Nothing in the entries may change when you repeat them, and no images may appear.

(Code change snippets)
——————

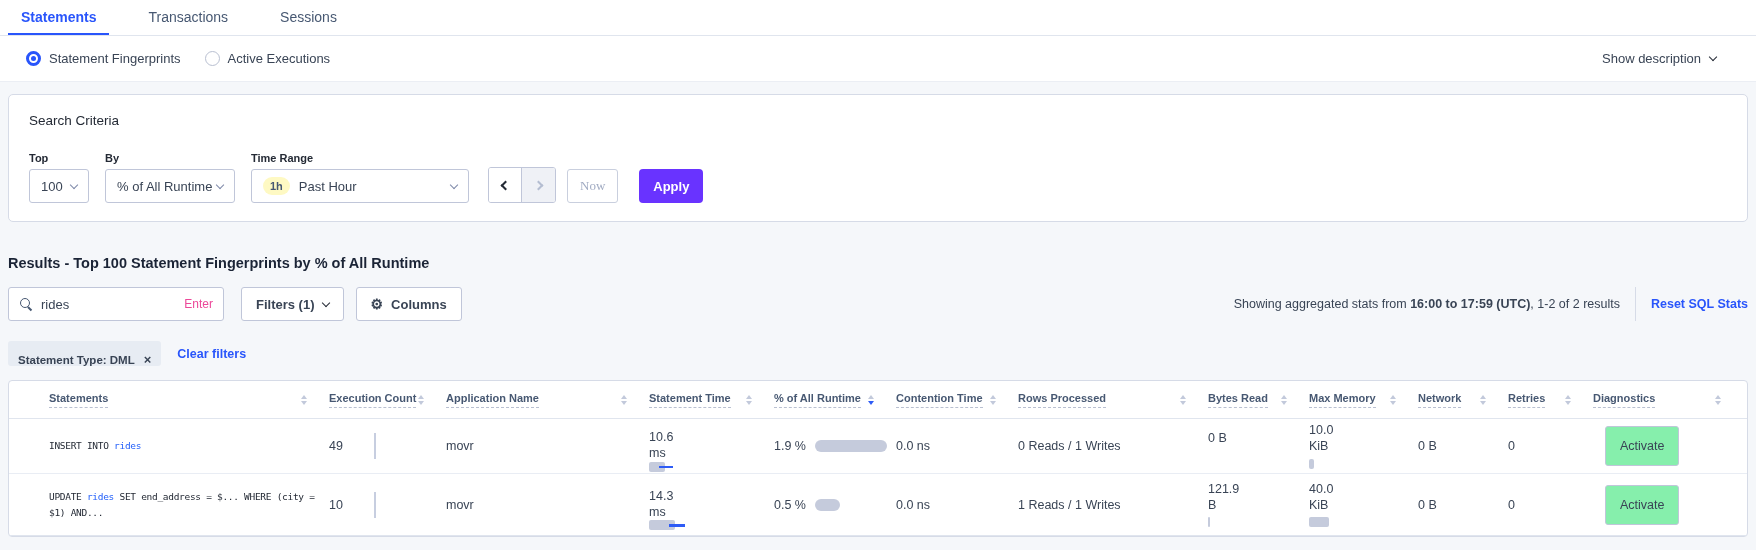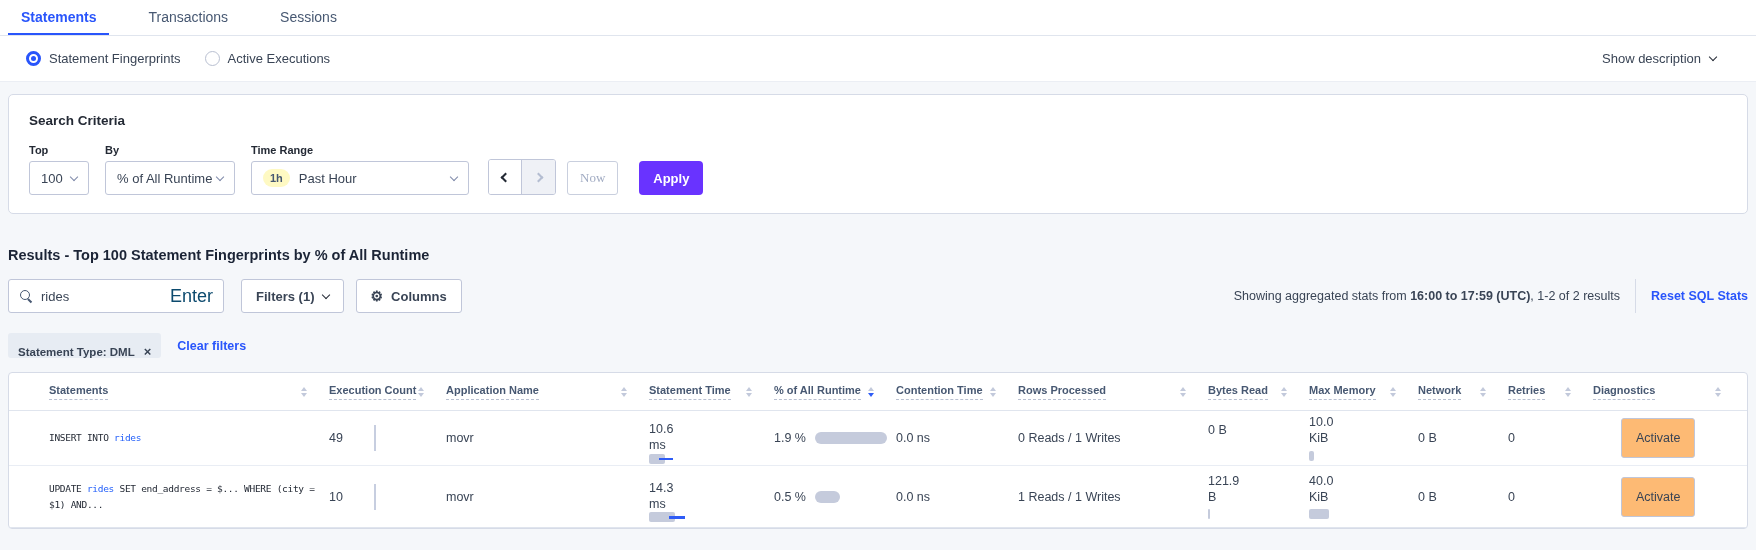--- a/index.html
+++ b/index.html
@@ -28,21 +28,21 @@
   .chev.sm { width:6px; height:6px; }
   .gear { font-size:14px; color:#394455; line-height:1; }
   .mag { position:relative; width:14px; height:14px; display:inline-block; }
   .mag::before { content:""; position:absolute; left:1px; top:1px; width:8px; height:8px; border:1.6px solid #475872; border-radius:50%; }
   .mag::after { content:""; position:absolute; left:9px; top:9px; width:5px; height:1.8px; background:#475872; transform:rotate(45deg); transform-origin:left center; }
 
   
   .content { padding:12px 8px 0 8px; }
   .card { background:#fff; border:1px solid #D6DBE7; border-radius:5px; }
   .search-card { padding:18px 20px; }
-  .card-title { font-size:13.5px; font-weight:700; color:#242A35; margin-bottom:16px; }
+  .card-title { font-size:13.5px; font-weight:400; color:#242A35; margin-bottom:24px; }
   .controls { display:flex; align-items:flex-end; }
   .ctrl-label { font-size:11px; font-weight:700; color:#242A35; margin-bottom:5px; }
   .select { height:34px; border:1px solid #C0C6D9; border-radius:3px; background:#fff; display:flex; align-items:center; padding:0 11px; font-size:13px; color:#394455; cursor:pointer; }
   .select .chev { margin-left:auto; }
   .sel-top { width:60px; margin-right:16px; }
   .sel-by { width:130px; margin-right:16px; }
   .sel-time { width:218px; margin-right:19px; }
   .badge-1h { background:#fef9c3; border-radius:9px; font-size:11px; font-weight:700; color:#475872; padding:3px 7px; margin-right:9px; }
   .arrow-group { display:flex; border:1px solid #C0C6D9; border-radius:3px; overflow:hidden; margin-right:11px; }
   .nav-btn { width:33px; height:34px; background:#fff; border:none; display:flex; align-items:center; justify-content:center; cursor:pointer; }
@@ -50,21 +50,21 @@
   .nav-btn.disabled { background:#EFF1F6; cursor:default; }
   .nav-btn.disabled .chev { border-color:#B4BDD1; }
   .now-btn { height:34px; padding:0 12px; border:1px solid #C9CFDE; border-radius:3px; background:#fff; color:#A2ACC3; font-size:13px; margin-right:21px; cursor:default;font-family:Liberation Serif, serif; }
   .apply-btn { height:34px; padding:0 14px; border:none; border-radius:4px; background:#6933FF; color:#fff; font-size:13px; font-weight:700; cursor:pointer; }
 
   .results-heading { margin-top:33px; font-size:14.5px; font-weight:700; color:#1B2436; }
 
   .controls-row { margin-top:16px; display:flex; align-items:center; }
   .search-box { width:216px; height:34px; border:1px solid #C0C6D9; border-radius:3px; background:#fff; display:flex; align-items:center; padding:0 10px; gap:8px; }
   .search-box input { border:none; outline:none; flex:1; font-size:13px; color:#394455; font-family:"Liberation Sans",sans-serif; min-width:0; }
-  .enter-lbl { font-size:18px; color:#0c4a6e; }
+  .enter-lbl { font-size:12px; color:#ec4899; }
   .btn { height:34px; border:1px solid #C0C6D9; border-radius:3px; background:#fff; display:flex; align-items:center; gap:8px; padding:0 14px; font-size:13px; font-weight:600; color:#394455; cursor:pointer; }
   .filters-btn { margin-left:17px; }
   .columns-btn { margin-left:12px; }
   .stats-text { margin-left:auto; font-size:12.5px; color:#394455; white-space:nowrap; }
   .stats-text b { font-weight:700; }
   .vdiv { width:1px; height:34px; background:#D6DBE7; margin:0 15px; }
   .link { font-size:12.5px; font-weight:600; color:#2955FB; cursor:pointer; text-decoration:none; white-space:nowrap; }
 
   .chip-row { margin-top:20px; display:flex; align-items:center; }
   .chip { background:#E7ECF3; border-radius:3px; height:25px; display:flex; align-items:flex-end; gap:9px; padding:0 10px; font-size:11.5px; font-weight:600; color:#394455; }
@@ -94,21 +94,21 @@
   .exec .num { width:45px; }
   .exec .axis { width:1.5px; height:26px; background:#C7CEE0; }
   .metric .mv, .metric .mu { display:block; line-height:1.25; }
   .metric .mu:empty { display:none; }
   .minibar-wrap { position:relative; height:11px; margin-top:4px; width:70px; }
   .gbar { position:absolute; left:0; top:0; height:10px; background:#C5CBDC; border-radius:2px; display:block; }
   .bline { position:absolute; top:4px; height:2.5px; background:#2E5CF6; display:block; }
   .pctcell { display:flex; align-items:center; gap:9px; }
   .pbar { height:12px; background:#C5CBDC; border-radius:6px; display:block; }
   .membar { height:10px; background:#C5CBDC; border-radius:2px; display:block; margin-top:4px; }
-  .activate-btn { margin-left:28px; padding:12px 14px; border:1px solid #C0C6D9; border-radius:3px; background:#fdba74; font-size:12.5px; color:#394455; font-family:"Liberation Sans",sans-serif; cursor:pointer; }
+  .activate-btn { margin-left:12px; padding:12px 14px; border:1px solid #C0C6D9; border-radius:3px; background:#86efac; font-size:12.5px; color:#394455; font-family:"Liberation Sans",sans-serif; cursor:pointer; }
 </style>
 </head>
 <body>
 
 <div class="page">
 
   <div class="tabbar">
     <div class="tab active">
         <span>Statements</span>
       </div>

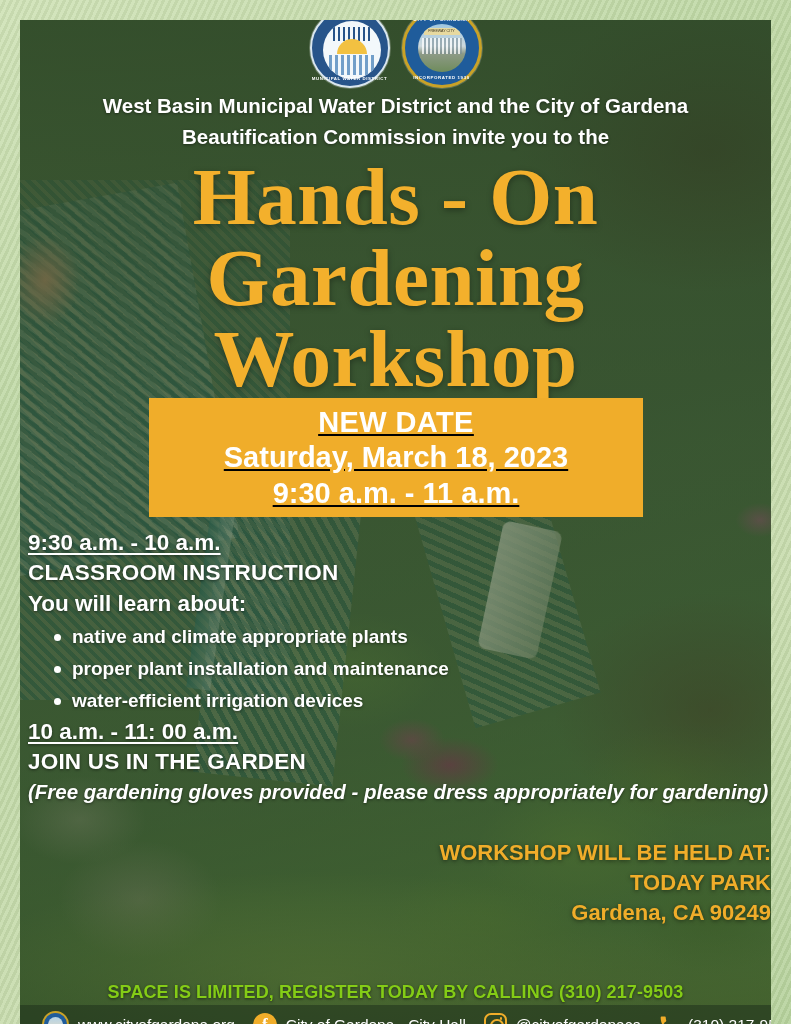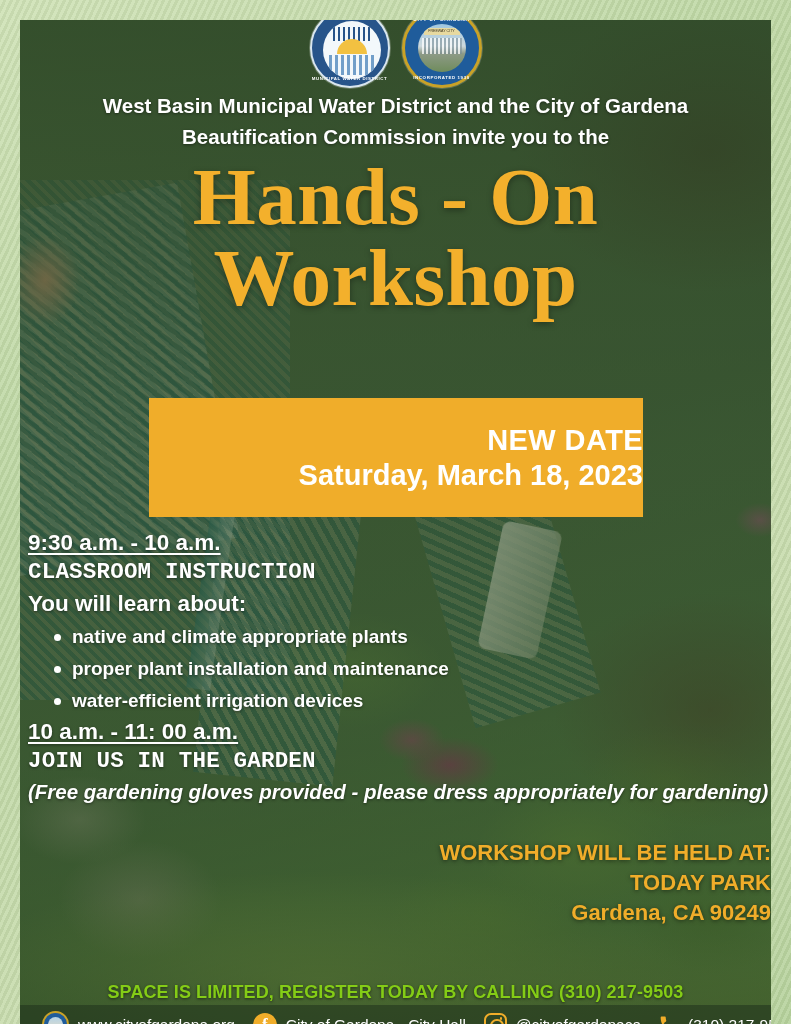--- a/index.html
+++ b/index.html
@@ -201,37 +201,36 @@
     font-size:81px;
     line-height:81px;
     letter-spacing:.5px;
     text-shadow:0 2px 6px rgba(0,0,0,.35);
   }
 
   
   .date-box {
     position:absolute; left:129px; top:378px; width:494px; height:119px;
     background:#f0ad2a;
-    display:flex; flex-direction:column; justify-content:center; align-items:flex-end;
+    display:flex; flex-direction:column; justify-content:center; align-items:center;text-decoration:underline;
   }
   .date-new   { color:#ffffff; font-size:29px; font-weight:bold; line-height:34px; letter-spacing:.4px;}
   .date-when  { color:#ffffff; font-size:29px; font-weight:bold; line-height:36px; }
   .date-time  { color:#ffffff; font-size:29px; font-weight:bold; line-height:36px; }
 
   
   .sched { position:absolute; left:8px; top:508px; right:8px; color:#ffffff; }
   .sched-time {
     font-size:22.5px; font-weight:bold; text-decoration:underline;
     text-underline-offset:3px; line-height:29px;
     text-shadow:0 1px 3px rgba(0,0,0,.5);
   }
   .sched-head {
     font-size:22.5px; font-weight:bold; line-height:31px; letter-spacing:.2px;
     text-shadow:0 1px 3px rgba(0,0,0,.5);
-    font-family:Liberation Mono, monospace;
   }
   .sched-sub {
     font-size:22.5px; font-weight:bold; line-height:31px;
     text-shadow:0 1px 3px rgba(0,0,0,.5);
   }
   .bullets { list-style:none; margin:2px 0 0 0; }
   .bullets li {
     position:relative; padding-left:44px;
     font-size:19px; font-weight:bold; line-height:32px; color:#ffffff;
     text-shadow:0 1px 3px rgba(0,0,0,.5);
@@ -337,26 +336,28 @@
         </div>
       </div>
 
       <div class="invite">
         <div>West Basin Municipal Water District and the City of Gardena</div>
         <div>Beautification Commission invite you to the</div>
       </div>
 
       <div class="title">
         <div>Hands - On</div>
+        <div>Gardening</div>
         <div>Workshop</div>
       </div>
 
       <div class="date-box">
         <div class="date-new">NEW DATE</div>
         <div class="date-when">Saturday, March 18, 2023</div>
+        <div class="date-time">9:30 a.m. - 11 a.m.</div>
       </div>
 
       <div class="sched">
         <div class="sched-time">9:30 a.m. - 10 a.m.</div>
         <div class="sched-head">CLASSROOM INSTRUCTION</div>
         <div class="sched-sub">You will learn about:</div>
         <ul class="bullets">
           <li>native and climate appropriate plants</li>
           <li>proper plant installation and maintenance</li>
           <li>water-efficient irrigation devices</li>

——————

(WRITTEN ANSWER)
--- a/index.html
+++ b/index.html
@@ -28,21 +28,21 @@
   .chev.sm { width:6px; height:6px; }
   .gear { font-size:14px; color:#394455; line-height:1; }
   .mag { position:relative; width:14px; height:14px; display:inline-block; }
   .mag::before { content:""; position:absolute; left:1px; top:1px; width:8px; height:8px; border:1.6px solid #475872; border-radius:50%; }
   .mag::after { content:""; position:absolute; left:9px; top:9px; width:5px; height:1.8px; background:#475872; transform:rotate(45deg); transform-origin:left center; }
 
   
   .content { padding:12px 8px 0 8px; }
   .card { background:#fff; border:1px solid #D6DBE7; border-radius:5px; }
   .search-card { padding:18px 20px; }
-  .card-title { font-size:13.5px; font-weight:700; color:#242A35; margin-bottom:16px; }
+  .card-title { font-size:13.5px; font-weight:400; color:#242A35; margin-bottom:24px; }
   .controls { display:flex; align-items:flex-end; }
   .ctrl-label { font-size:11px; font-weight:700; color:#242A35; margin-bottom:5px; }
   .select { height:34px; border:1px solid #C0C6D9; border-radius:3px; background:#fff; display:flex; align-items:center; padding:0 11px; font-size:13px; color:#394455; cursor:pointer; }
   .select .chev { margin-left:auto; }
   .sel-top { width:60px; margin-right:16px; }
   .sel-by { width:130px; margin-right:16px; }
   .sel-time { width:218px; margin-right:19px; }
   .badge-1h { background:#fef9c3; border-radius:9px; font-size:11px; font-weight:700; color:#475872; padding:3px 7px; margin-right:9px; }
   .arrow-group { display:flex; border:1px solid #C0C6D9; border-radius:3px; overflow:hidden; margin-right:11px; }
   .nav-btn { width:33px; height:34px; background:#fff; border:none; display:flex; align-items:center; justify-content:center; cursor:pointer; }
@@ -50,21 +50,21 @@
   .nav-btn.disabled { background:#EFF1F6; cursor:default; }
   .nav-btn.disabled .chev { border-color:#B4BDD1; }
   .now-btn { height:34px; padding:0 12px; border:1px solid #C9CFDE; border-radius:3px; background:#fff; color:#A2ACC3; font-size:13px; margin-right:21px; cursor:default;font-family:Liberation Serif, serif; }
   .apply-btn { height:34px; padding:0 14px; border:none; border-radius:4px; background:#6933FF; color:#fff; font-size:13px; font-weight:700; cursor:pointer; }
 
   .results-heading { margin-top:33px; font-size:14.5px; font-weight:700; color:#1B2436; }
 
   .controls-row { margin-top:16px; display:flex; align-items:center; }
   .search-box { width:216px; height:34px; border:1px solid #C0C6D9; border-radius:3px; background:#fff; display:flex; align-items:center; padding:0 10px; gap:8px; }
   .search-box input { border:none; outline:none; flex:1; font-size:13px; color:#394455; font-family:"Liberation Sans",sans-serif; min-width:0; }
-  .enter-lbl { font-size:18px; color:#0c4a6e; }
+  .enter-lbl { font-size:12px; color:#ec4899; }
   .btn { height:34px; border:1px solid #C0C6D9; border-radius:3px; background:#fff; display:flex; align-items:center; gap:8px; padding:0 14px; font-size:13px; font-weight:600; color:#394455; cursor:pointer; }
   .filters-btn { margin-left:17px; }
   .columns-btn { margin-left:12px; }
   .stats-text { margin-left:auto; font-size:12.5px; color:#394455; white-space:nowrap; }
   .stats-text b { font-weight:700; }
   .vdiv { width:1px; height:34px; background:#D6DBE7; margin:0 15px; }
   .link { font-size:12.5px; font-weight:600; color:#2955FB; cursor:pointer; text-decoration:none; white-space:nowrap; }
 
   .chip-row { margin-top:20px; display:flex; align-items:center; }
   .chip { background:#E7ECF3; border-radius:3px; height:25px; display:flex; align-items:flex-end; gap:9px; padding:0 10px; font-size:11.5px; font-weight:600; color:#394455; }
@@ -94,21 +94,21 @@
   .exec .num { width:45px; }
   .exec .axis { width:1.5px; height:26px; background:#C7CEE0; }
   .metric .mv, .metric .mu { display:block; line-height:1.25; }
   .metric .mu:empty { display:none; }
   .minibar-wrap { position:relative; height:11px; margin-top:4px; width:70px; }
   .gbar { position:absolute; left:0; top:0; height:10px; background:#C5CBDC; border-radius:2px; display:block; }
   .bline { position:absolute; top:4px; height:2.5px; background:#2E5CF6; display:block; }
   .pctcell { display:flex; align-items:center; gap:9px; }
   .pbar { height:12px; background:#C5CBDC; border-radius:6px; display:block; }
   .membar { height:10px; background:#C5CBDC; border-radius:2px; display:block; margin-top:4px; }
-  .activate-btn { margin-left:28px; padding:12px 14px; border:1px solid #C0C6D9; border-radius:3px; background:#fdba74; font-size:12.5px; color:#394455; font-family:"Liberation Sans",sans-serif; cursor:pointer; }
+  .activate-btn { margin-left:12px; padding:12px 14px; border:1px solid #C0C6D9; border-radius:3px; background:#86efac; font-size:12.5px; color:#394455; font-family:"Liberation Sans",sans-serif; cursor:pointer; }
 </style>
 </head>
 <body>
 
 <div class="page">
 
   <div class="tabbar">
     <div class="tab active">
         <span>Statements</span>
       </div>

--- a/index.html
+++ b/index.html
@@ -201,37 +201,36 @@
     font-size:81px;
     line-height:81px;
     letter-spacing:.5px;
     text-shadow:0 2px 6px rgba(0,0,0,.35);
   }
 
   
   .date-box {
     position:absolute; left:129px; top:378px; width:494px; height:119px;
     background:#f0ad2a;
-    display:flex; flex-direction:column; justify-content:center; align-items:flex-end;
+    display:flex; flex-direction:column; justify-content:center; align-items:center;text-decoration:underline;
   }
   .date-new   { color:#ffffff; font-size:29px; font-weight:bold; line-height:34px; letter-spacing:.4px;}
   .date-when  { color:#ffffff; font-size:29px; font-weight:bold; line-height:36px; }
   .date-time  { color:#ffffff; font-size:29px; font-weight:bold; line-height:36px; }
 
   
   .sched { position:absolute; left:8px; top:508px; right:8px; color:#ffffff; }
   .sched-time {
     font-size:22.5px; font-weight:bold; text-decoration:underline;
     text-underline-offset:3px; line-height:29px;
     text-shadow:0 1px 3px rgba(0,0,0,.5);
   }
   .sched-head {
     font-size:22.5px; font-weight:bold; line-height:31px; letter-spacing:.2px;
     text-shadow:0 1px 3px rgba(0,0,0,.5);
-    font-family:Liberation Mono, monospace;
   }
   .sched-sub {
     font-size:22.5px; font-weight:bold; line-height:31px;
     text-shadow:0 1px 3px rgba(0,0,0,.5);
   }
   .bullets { list-style:none; margin:2px 0 0 0; }
   .bullets li {
     position:relative; padding-left:44px;
     font-size:19px; font-weight:bold; line-height:32px; color:#ffffff;
     text-shadow:0 1px 3px rgba(0,0,0,.5);
@@ -337,26 +336,28 @@
         </div>
       </div>
 
       <div class="invite">
         <div>West Basin Municipal Water District and the City of Gardena</div>
         <div>Beautification Commission invite you to the</div>
       </div>
 
       <div class="title">
         <div>Hands - On</div>
+        <div>Gardening</div>
         <div>Workshop</div>
       </div>
 
       <div class="date-box">
         <div class="date-new">NEW DATE</div>
         <div class="date-when">Saturday, March 18, 2023</div>
+        <div class="date-time">9:30 a.m. - 11 a.m.</div>
       </div>
 
       <div class="sched">
         <div class="sched-time">9:30 a.m. - 10 a.m.</div>
         <div class="sched-head">CLASSROOM INSTRUCTION</div>
         <div class="sched-sub">You will learn about:</div>
         <ul class="bullets">
           <li>native and climate appropriate plants</li>
           <li>proper plant installation and maintenance</li>
           <li>water-efficient irrigation devices</li>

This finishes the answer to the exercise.